A) Host Controlled Thermal Management:
This feature allows the host system to specify 2 temperature thresholds[ Thermal Management Temperature 1 & Thermal Management Temperature 2 ] at which the drive should perform light and heavy throttling to reduce the drive's temperature. When the composite temperature goes beyond TMT1 then light throttling is performed and if it goes beyond TMT2 then heavy throttling is performed.


B) Temperature Threshold (Feature Identifier 04h)
There are 9 temperature values in the SMART / Health Information log (i.e., the Composite Temperature and Temperature Sensor 1 through Temperature Sensor 8).
Each of this 9 temperature sensor has an associated under temperature & over temperature values.

The default value of the over temperature threshold feature for Composite Temperature is the value in the WCTEMP field in the Identify Controller.
The default value of the under temperature threshold feature for Composite Temperature is implementation specific.
These values can be changed using set feature command.

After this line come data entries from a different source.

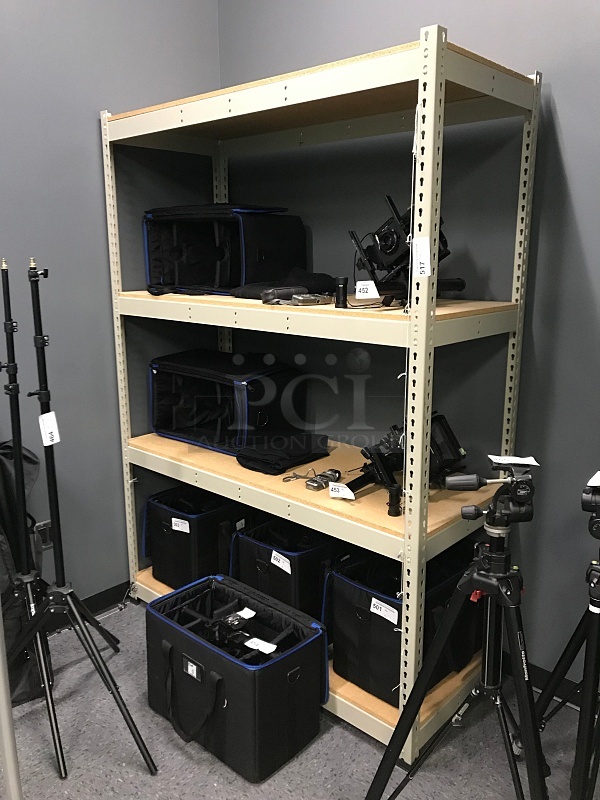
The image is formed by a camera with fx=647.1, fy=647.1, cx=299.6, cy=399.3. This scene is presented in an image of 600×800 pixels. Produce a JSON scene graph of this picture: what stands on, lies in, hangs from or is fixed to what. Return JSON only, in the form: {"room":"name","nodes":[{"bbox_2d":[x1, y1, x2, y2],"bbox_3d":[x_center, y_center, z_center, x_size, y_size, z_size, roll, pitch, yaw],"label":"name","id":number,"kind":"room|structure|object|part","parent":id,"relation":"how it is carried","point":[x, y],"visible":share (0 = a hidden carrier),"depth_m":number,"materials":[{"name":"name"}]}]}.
{"room":"warehouse","nodes":[
{"label":"warehouse","id":0,"kind":"room"},
{"bbox_2d":[0,0,220,611],"bbox_3d":[-1.805,-0.483,1.588,0.140,3.319,4.138,12,17,41],"label":"left wall","id":1,"kind":"structure","parent":0,"point":[94,103],"depth_m":2.56,"materials":[{"name":"grey paint"}]},
{"bbox_2d":[33,520,53,549],"bbox_3d":[-1.026,0.546,2.607,0.010,0.118,0.077,12,17,41],"label":"wall socket","id":2,"kind":"object","parent":1,"relation":"attached to","point":[48,538],"visible":0.59,"depth_m":2.60,"materials":[{"name":"metal"}]},
{"bbox_2d":[42,580,130,634],"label":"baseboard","id":3,"kind":"structure","parent":1,"relation":"attached to","point":[103,599],"depth_m":2.82,"materials":[{"name":"black rubber"}]},
{"bbox_2d":[1,598,598,799],"bbox_3d":[-0.289,1.473,0.681,4.209,0.101,4.357,12,17,41],"label":"floor","id":4,"kind":"structure","parent":0,"point":[325,740],"depth_m":2.04,"materials":[{"name":"grey"}]},
{"bbox_2d":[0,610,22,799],"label":"metal pole","id":5,"kind":"object","parent":4,"relation":"on","point":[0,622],"visible":0.97,"depth_m":1.23,"materials":[{"name":"metal"}]},
{"bbox_2d":[0,439,49,703],"bbox_3d":[-1.109,0.591,2.295,0.389,0.929,0.407,12,17,41],"label":"black bag","id":6,"kind":"object","parent":4,"relation":"on","point":[28,457],"visible":0.59,"depth_m":2.26,"materials":[{"name":"black"}]},
{"bbox_2d":[0,258,59,738],"bbox_3d":[-0.975,0.326,2.083,0.517,1.534,0.496,12,17,41],"label":"light stand","id":7,"kind":"object","parent":4,"relation":"on","point":[25,562],"visible":0.93,"depth_m":2.06,"materials":[{"name":"black metal"}]},
{"bbox_2d":[6,258,158,778],"bbox_3d":[-0.777,0.347,2.018,0.599,1.554,0.543,12,17,41],"label":"tripod","id":8,"kind":"object","parent":4,"relation":"on","point":[61,560],"visible":0.98,"depth_m":2.00,"materials":[{"name":"black metal"}]},
{"bbox_2d":[38,411,60,445],"bbox_3d":[-0.749,0.089,1.941,0.048,0.097,0.050,-5,14,-20],"label":"label","id":9,"kind":"object","parent":8,"relation":"hanging from","point":[50,442],"visible":0.94,"depth_m":1.93,"materials":[{"name":"white paper"}]},
{"bbox_2d":[146,574,328,780],"bbox_3d":[-0.220,0.890,2.181,0.603,0.403,0.383,12,17,41],"label":"bag","id":10,"kind":"object","parent":4,"relation":"on","point":[205,649],"visible":0.98,"depth_m":2.06,"materials":[{"name":"black fabric"}]},
{"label":"handle","id":11,"kind":"part","parent":10,"relation":"part of","materials":[{"name":"black fabric"}]},
{"bbox_2d":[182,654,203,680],"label":"label","id":12,"kind":"object","parent":10,"relation":"attached to","point":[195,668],"visible":0.97,"depth_m":2.04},
{"bbox_2d":[208,607,259,651],"bbox_3d":[-0.213,0.746,2.112,0.195,0.087,0.152,12,17,41],"label":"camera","id":13,"kind":"object","parent":10,"relation":"in","point":[231,621],"visible":0.95,"depth_m":2.09,"materials":[{"name":"black"}]},
{"bbox_2d":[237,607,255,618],"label":"paper tag","id":14,"kind":"object","parent":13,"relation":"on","point":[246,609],"visible":0.96,"depth_m":2.23,"materials":[{"name":"white paper"}]},
{"bbox_2d":[244,637,277,653],"bbox_3d":[-0.126,0.787,2.083,0.104,0.019,0.053,12,17,41],"label":"price tag","id":15,"kind":"object","parent":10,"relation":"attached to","point":[253,644],"visible":0.96,"depth_m":2.08,"materials":[{"name":"white paper"}]},
{"bbox_2d":[104,23,536,766],"bbox_3d":[-0.015,-0.002,2.429,1.528,2.035,0.575,12,17,41],"label":"shelving unit","id":16,"kind":"object","parent":4,"relation":"on","point":[445,310],"visible":0.84,"depth_m":2.03,"materials":[{"name":"metal"}]},
{"bbox_2d":[142,485,252,589],"bbox_3d":[-0.418,0.589,2.869,0.404,0.399,0.425,12,17,41],"label":"tote bag","id":17,"kind":"object","parent":16,"relation":"on","point":[190,530],"visible":0.77,"depth_m":2.71,"materials":[{"name":"black fabric"}]},
{"bbox_2d":[170,517,189,532],"bbox_3d":[-0.500,0.523,2.691,0.087,0.046,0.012,7,14,27],"label":"label","id":18,"kind":"object","parent":17,"relation":"attached to","point":[173,521],"visible":0.97,"depth_m":2.69,"materials":[{"name":"white paper"}]},
{"bbox_2d":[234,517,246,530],"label":"label","id":19,"kind":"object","parent":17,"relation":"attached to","point":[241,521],"visible":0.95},
{"bbox_2d":[142,204,305,296],"bbox_3d":[-0.312,-0.618,2.671,0.569,0.374,0.485,12,17,41],"label":"black bag","id":20,"kind":"object","parent":16,"relation":"on","point":[233,284],"visible":0.95,"depth_m":2.58,"materials":[{"name":"black fabric"}]},
{"bbox_2d":[148,349,305,455],"bbox_3d":[-0.322,-0.011,2.757,0.629,0.361,0.443,12,17,41],"label":"black bag","id":21,"kind":"object","parent":16,"relation":"on","point":[175,421],"visible":0.94,"depth_m":2.66,"materials":[{"name":"black fabric"}]},
{"bbox_2d":[236,433,329,474],"bbox_3d":[-0.062,0.187,2.407,0.258,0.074,0.324,12,17,41],"label":"black cloth","id":22,"kind":"object","parent":16,"relation":"on","point":[304,452],"visible":0.98,"depth_m":2.34,"materials":[{"name":"black fabric"}]},
{"bbox_2d":[230,268,337,298],"bbox_3d":[-0.045,-0.426,2.356,0.332,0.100,0.350,12,17,41],"label":"black cloth","id":23,"kind":"object","parent":16,"relation":"on","point":[318,278],"visible":0.75,"depth_m":2.28,"materials":[{"name":"black fabric"}]},
{"bbox_2d":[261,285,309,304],"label":"gray pouch","id":24,"kind":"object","parent":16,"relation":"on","point":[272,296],"visible":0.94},
{"bbox_2d":[228,515,349,620],"bbox_3d":[0.000,0.662,2.542,0.404,0.377,0.427,12,17,41],"label":"black bag","id":25,"kind":"object","parent":16,"relation":"on","point":[256,555],"visible":0.61,"depth_m":2.40,"materials":[{"name":"black fabric"}]},
{"bbox_2d":[270,550,291,572],"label":"label","id":26,"kind":"object","parent":25,"relation":"attached to","point":[274,552],"visible":0.96,"depth_m":2.37,"materials":[{"name":"white paper"}]},
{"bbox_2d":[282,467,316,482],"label":"cable","id":27,"kind":"object","parent":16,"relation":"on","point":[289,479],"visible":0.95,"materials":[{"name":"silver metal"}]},
{"bbox_2d":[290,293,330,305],"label":"device","id":28,"kind":"object","parent":16,"relation":"on","point":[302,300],"visible":0.97,"depth_m":2.03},
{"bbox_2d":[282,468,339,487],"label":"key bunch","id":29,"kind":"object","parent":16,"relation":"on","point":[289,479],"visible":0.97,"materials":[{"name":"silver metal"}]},
{"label":"shelf","id":30,"kind":"part","parent":16,"relation":"part of","materials":[{"name":"wood"}]},
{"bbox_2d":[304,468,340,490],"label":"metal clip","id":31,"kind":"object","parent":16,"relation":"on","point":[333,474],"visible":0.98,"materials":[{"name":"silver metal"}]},
{"bbox_2d":[334,276,347,307],"bbox_3d":[0.125,-0.325,1.973,0.044,0.093,0.044,12,17,41],"label":"black cylinder","id":32,"kind":"object","parent":16,"relation":"on","point":[342,281],"visible":0.99,"depth_m":1.96,"materials":[{"name":"black plastic"}]},
{"bbox_2d":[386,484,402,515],"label":"black cylinder","id":33,"kind":"object","parent":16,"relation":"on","point":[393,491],"visible":0.98,"depth_m":1.93,"materials":[{"name":"black plastic"}]},
{"bbox_2d":[324,545,478,704],"bbox_3d":[0.378,0.746,2.276,0.397,0.405,0.483,12,17,41],"label":"black bag","id":34,"kind":"object","parent":16,"relation":"on","point":[389,626],"visible":0.64,"depth_m":2.17,"materials":[{"name":"black fabric"}]},
{"bbox_2d":[369,596,398,623],"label":"label","id":35,"kind":"object","parent":34,"relation":"attached to","point":[373,599],"visible":0.98,"depth_m":2.07,"materials":[{"name":"white paper"}]},
{"bbox_2d":[340,411,467,503],"bbox_3d":[0.363,0.176,2.121,0.325,0.235,0.372,12,17,41],"label":"camera","id":36,"kind":"object","parent":16,"relation":"on","point":[440,426],"visible":0.72,"depth_m":2.09,"materials":[{"name":"black metal"}]},
{"bbox_2d":[327,482,354,499],"bbox_3d":[0.134,0.291,2.056,0.091,0.032,0.019,7,15,29],"label":"price tag","id":37,"kind":"object","parent":36,"relation":"hanging from","point":[346,493],"visible":0.99,"depth_m":2.05,"materials":[{"name":"white paper"}]},
{"bbox_2d":[347,193,462,305],"bbox_3d":[0.327,-0.455,1.988,0.349,0.328,0.348,12,17,41],"label":"camera","id":38,"kind":"object","parent":16,"relation":"on","point":[389,254],"visible":0.86,"depth_m":1.93,"materials":[{"name":"black metal"}]},
{"bbox_2d":[355,280,378,297],"bbox_3d":[0.219,-0.352,2.075,0.082,0.050,0.017,7,14,26],"label":"price tag","id":39,"kind":"object","parent":38,"relation":"attached to","point":[371,294],"visible":0.99,"depth_m":2.08,"materials":[{"name":"white paper"}]},
{"bbox_2d":[411,237,431,277],"bbox_3d":[0.317,-0.371,1.688,0.051,0.100,0.019,12,17,41],"label":"price tag","id":40,"kind":"object","parent":16,"relation":"attached to","point":[427,246],"visible":0.99,"depth_m":1.69,"materials":[{"name":"white paper"}]},
{"bbox_2d":[362,481,549,799],"bbox_3d":[0.466,0.699,1.632,0.551,0.978,0.531,12,17,41],"label":"tripod","id":41,"kind":"object","parent":4,"relation":"on","point":[529,731],"visible":0.99,"depth_m":1.59,"materials":[{"name":"black metal"}]},
{"bbox_2d":[446,454,534,526],"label":"tripod head","id":42,"kind":"object","parent":41,"relation":"on","point":[454,483],"visible":0.96,"depth_m":1.50,"materials":[{"name":"black"}]},
{"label":"handle","id":43,"kind":"part","parent":42,"relation":"part of","materials":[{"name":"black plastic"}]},
{"bbox_2d":[489,455,538,466],"bbox_3d":[0.513,0.146,1.562,0.103,0.014,0.080,1,13,4],"label":"paper tag","id":44,"kind":"object","parent":42,"relation":"on","point":[511,459],"visible":0.99,"depth_m":1.55,"materials":[{"name":"white paper"}]},
{"bbox_2d":[536,499,599,799],"bbox_3d":[0.858,0.647,1.652,0.565,1.101,0.595,12,17,41],"label":"tripod","id":45,"kind":"object","parent":4,"relation":"on","point":[594,621],"visible":0.97,"depth_m":1.63,"materials":[{"name":"black metal"}]},
{"bbox_2d":[581,473,599,538],"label":"tripod head","id":46,"kind":"object","parent":45,"relation":"on","point":[594,528],"visible":0.97,"depth_m":1.52,"materials":[{"name":"black"}]},
{"bbox_2d":[587,471,599,486],"bbox_3d":[0.722,0.188,1.532,0.066,0.029,0.071,12,17,41],"label":"paper tag","id":47,"kind":"object","parent":46,"relation":"attached to","point":[592,484],"visible":0.99,"depth_m":1.53,"materials":[{"name":"white paper"}]},
{"bbox_2d":[220,0,599,704],"bbox_3d":[1.124,-0.531,1.844,4.118,3.322,0.154,12,17,41],"label":"right wall","id":48,"kind":"structure","parent":0,"point":[564,120],"depth_m":2.25,"materials":[{"name":"grey paint"}]},
{"bbox_2d":[503,652,582,707],"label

When a temperature is greater than or equal to its corresponding over temperature threshold or less than
or equal to its corresponding under temperature threshold, then bit one of the Critical Warning field in the
SMART / Health Information Log is set to one. This may trigger an asynchronous event.
 

Billy Tallis

Senior member
Aug 4, 2015
293
146
116
Host Controlled Thermal Management is configured by the host system. It's for cases where the host system wants to impose lower temperature limits on the SSD than its own self-imposed limits. The regular SMART temperature thresholds are set by the drive manufacturer rather than by the operating system of whatever machine the SSD ends up installed in.

HCTM is an optional feature that not all drives bother to implement, and that operating systems don't necessarily make use of unless they have extra knowledge of the overall system's temperature and cooling capabilities. By contrast, the basic SMART temperature monitoring and throttling thresholds is pretty much necessary for the drive to be a reasonably robust device capable of protecting itself from damage.